On Wed, 9 Jun 2021 03:10:45 GMT, Wang Huang <whuang at openjdk.org> wrote:

> Dear all, 
>      Could you give me a favor to review this patch? It improves the performance of the intrinsic of `String.equals` on Neon backend of Aarch64.
>      We profile the performance by using this JMH case:
>  
> 
>    ```java
>     package com.huawei.string;
>     import java.util.*;
>     import java.util.concurrent.TimeUnit;
>     
>     import org.openjdk.jmh.annotations.CompilerControl;
>     import org.openjdk.jmh.annotations.Benchmark;
>     import org.openjdk.jmh.annotations.Level;
>     import org.openjdk.jmh.annotations.OutputTimeUnit;
>     import org.openjdk.jmh.annotations.Param;
>     import org.openjdk.jmh.annotations.Scope;
>     import org.openjdk.jmh.annotations.Setup;
>     import org.openjdk.jmh.annotations.State;
>     import org.openjdk.jmh.annotations.Fork;
>     import org.openjdk.jmh.infra.Blackhole;
>     
>     @State(Scope.Thread)
>     @OutputTimeUnit(TimeUnit.MILLISECONDS)
>     public class StringEqual {
>         @Param({"8", "64", "4096"})
>         int size;
>     
>         String str1;
>         String str2;
>     
>         @Setup(Level.Trial)
>         public void init() {
>             str1 = newString(size, 'c', '1');
>             str2 = newString(size, 'c', '2');
>         }
>     
>         public String newString(int length, char charToFill, char lastChar) {
>             if (length > 0) {
>                 char[] array = new char[length];
>                 Arrays.fill(array, charToFill);
>                 array[length - 1] = lastChar;
>                 return new String(array);
>             }
>             return "";
>         }
>     
>         @Benchmark
>         @CompilerControl(CompilerControl.Mode.DONT_INLINE)
>         public boolean EqualString() {
>             return str1.equals(str2);
>         }
>     }
> 
>    ```
> The result is list as following:(Linux aarch64 with 128cores)
> 
> Benchmark                       | (size) |  Mode | Cnt  |     Score |     Error |  Units
> ----------------------------------|-------|---------|-------|------------|------------|----------
> StringEqual.EqualString      |         8 | thrpt  | 10 | 123971.994 | ± 1462.131 | ops/ms
> StringEqual.EqualString       |       64 | thrpt |  10  | 56009.960  | ±  999.734 | ops/ms
> StringEqual.EqualString        |    4096 | thrpt |  10 |   1943.852 | ±  8.159 | ops/ms
> StringEqual.EqualStringWithNEON    |   8 | thrpt |  10 | 120319.271  | ± 1392.185 | ops/ms
> StringEqual.EqualStringWithNEON    |  64 | thrpt |  10 |  72914.767 | ± 1814.173 | ops/ms
> StringEqual.EqualStringWithNEON  |  4096 | thrpt  | 10  |  2579.155 | ± 15.589 | ops/ms
> 
> Yours, 
> WANG Huang

With this change the size of the`string_equals` intrinsic increases by ~60% from 120 bytes to 196 bytes and this gets expanded at every `String.equals` call site. It looks good on a micro-benchmark but I wonder if on a larger program this improvement is outweighed by the negative effects of methods taking up more space in the icache.

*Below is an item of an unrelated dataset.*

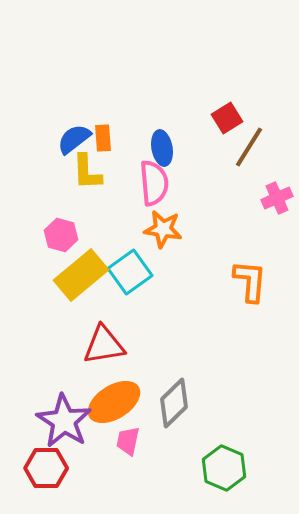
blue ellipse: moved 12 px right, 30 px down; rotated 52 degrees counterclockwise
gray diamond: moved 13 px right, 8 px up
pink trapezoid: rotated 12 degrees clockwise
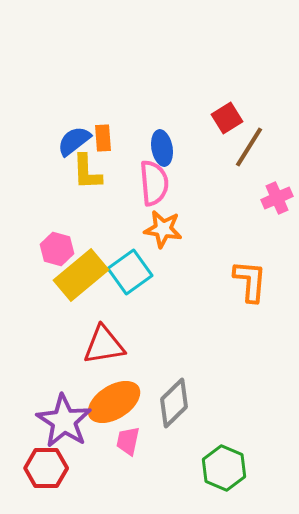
blue semicircle: moved 2 px down
pink hexagon: moved 4 px left, 14 px down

src/hotspot/cpu/aarch64/aarch64.ad line 16676:

> 16674:   format %{ "String Equals $str1,$str2,$cnt -> $result" %}
> 16675:   ins_encode %{
> 16676:     // Count is in 8-bit bytes; non-Compact chars are 8 bits.

This change is a bit confusing: non-compact chars are still 16 bits, it's just at this point we know the string contains only 8-bit Latin characters. I think it's better to instead delete everything after the ";" (or leave it as it is).